● **TEXT**
►

# My new friend



## thax (Aug 3, 2010)

This is my new friend, I got it 3 days ago.
I am guessing its about 3-4 months old and a male. If someone can help with the gender it would be nice.

My new tiel


----------



## brittbritt (Oct 25, 2008)

What a gorgeous baby you have.


----------



## thax (Aug 3, 2010)

This is the new addition


----------



## Cassie (Jan 7, 2009)

Oh my God, they are SO beautiful!!!  Congratulations.


----------



## nikol witch (Mar 2, 2010)

Very pretty cockatiel


----------



## tielmom (Aug 4, 2010)

Your birds are very pretty


----------



## roxy culver (May 27, 2010)

What a cutie!!


----------



## MeanneyFids (Aug 24, 2010)

gender is next to impossible to tell by looks.... if its singing and carrying an actual tune id guess male... and 3-4 months is right, pink beak!


----------



## Cockatiel132 (Aug 27, 2010)

you cannot visually sex a pied. if the grey is still young, you need to wait for its molt wich is at the age of 6-9 months. male grey will have black tail, no dots on wings, and a yellow face, females will have yellow barred tail, grey face, and dots on wings.


----------

◄

● **EXTRACTED ENTRIES**

►

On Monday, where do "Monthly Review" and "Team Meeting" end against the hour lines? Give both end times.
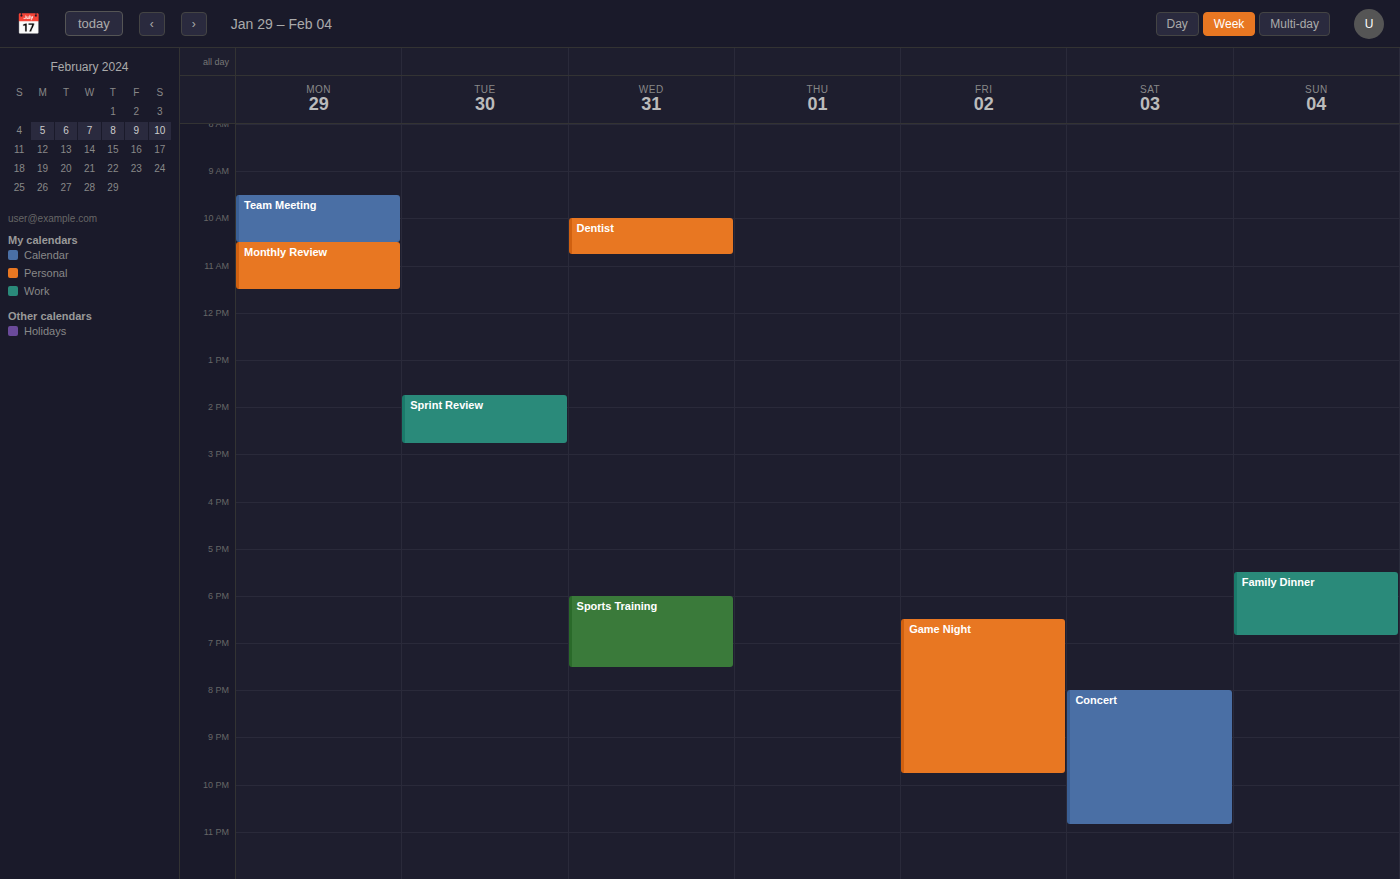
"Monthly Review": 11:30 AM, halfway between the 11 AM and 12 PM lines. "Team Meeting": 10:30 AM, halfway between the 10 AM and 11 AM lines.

◄
►

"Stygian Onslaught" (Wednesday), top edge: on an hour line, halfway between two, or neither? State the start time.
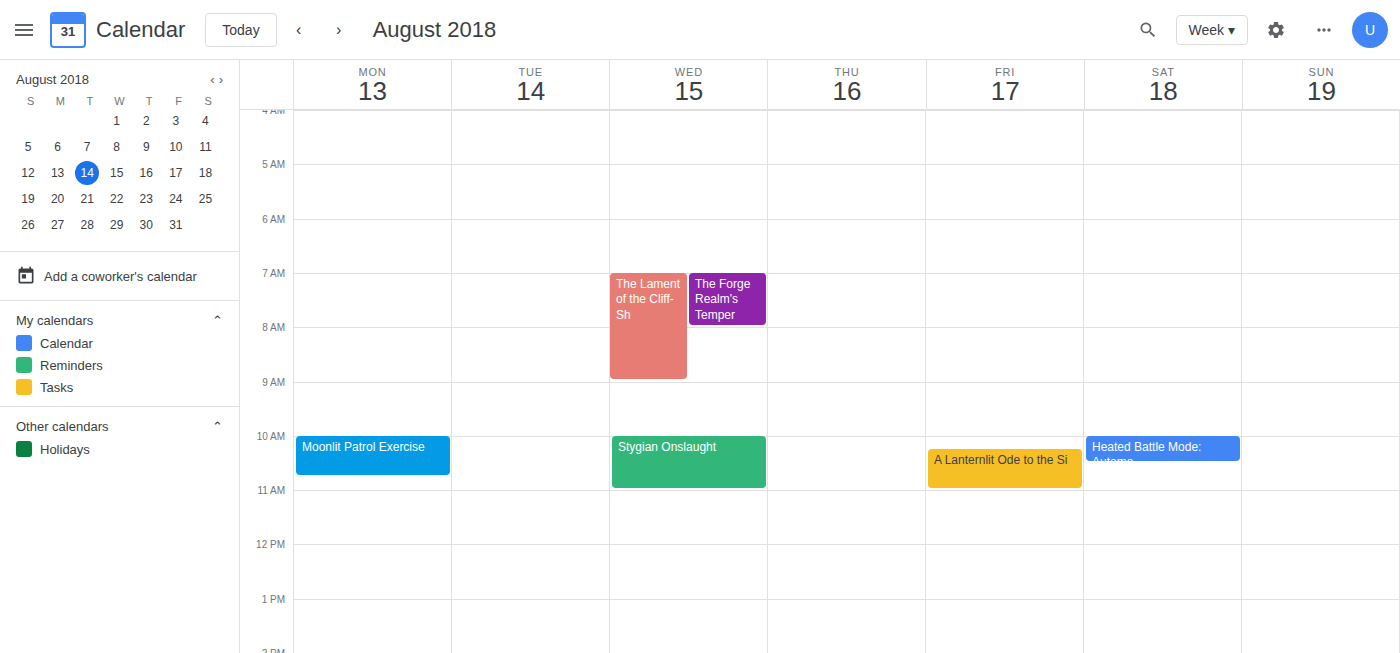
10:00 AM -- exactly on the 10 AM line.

◄

● **EXERCISES TO COMPLETE**
• 1. In the cockatiel thread:
(a) How many days before the first post did thax get the new bird?
(b) What feature does MeanneyFids point to in agreeing that the bird is 3-4 months old?
(c) According to Cockatiel132, at what age does the molt come?
• 2. Reproduce the part of the cockatiel thread starting at "# My new friend" and ending at "would be nice.".

● **ANSWERS GIVEN**
• 1.
(a) 3 days
(b) Its pink beak
(c) 6-9 months

• 2.
# My new friend



## thax (Aug 3, 2010)

This is my new friend, I got it 3 days ago.
I am guessing its about 3-4 months old and a male. If someone can help with the gender it would be nice.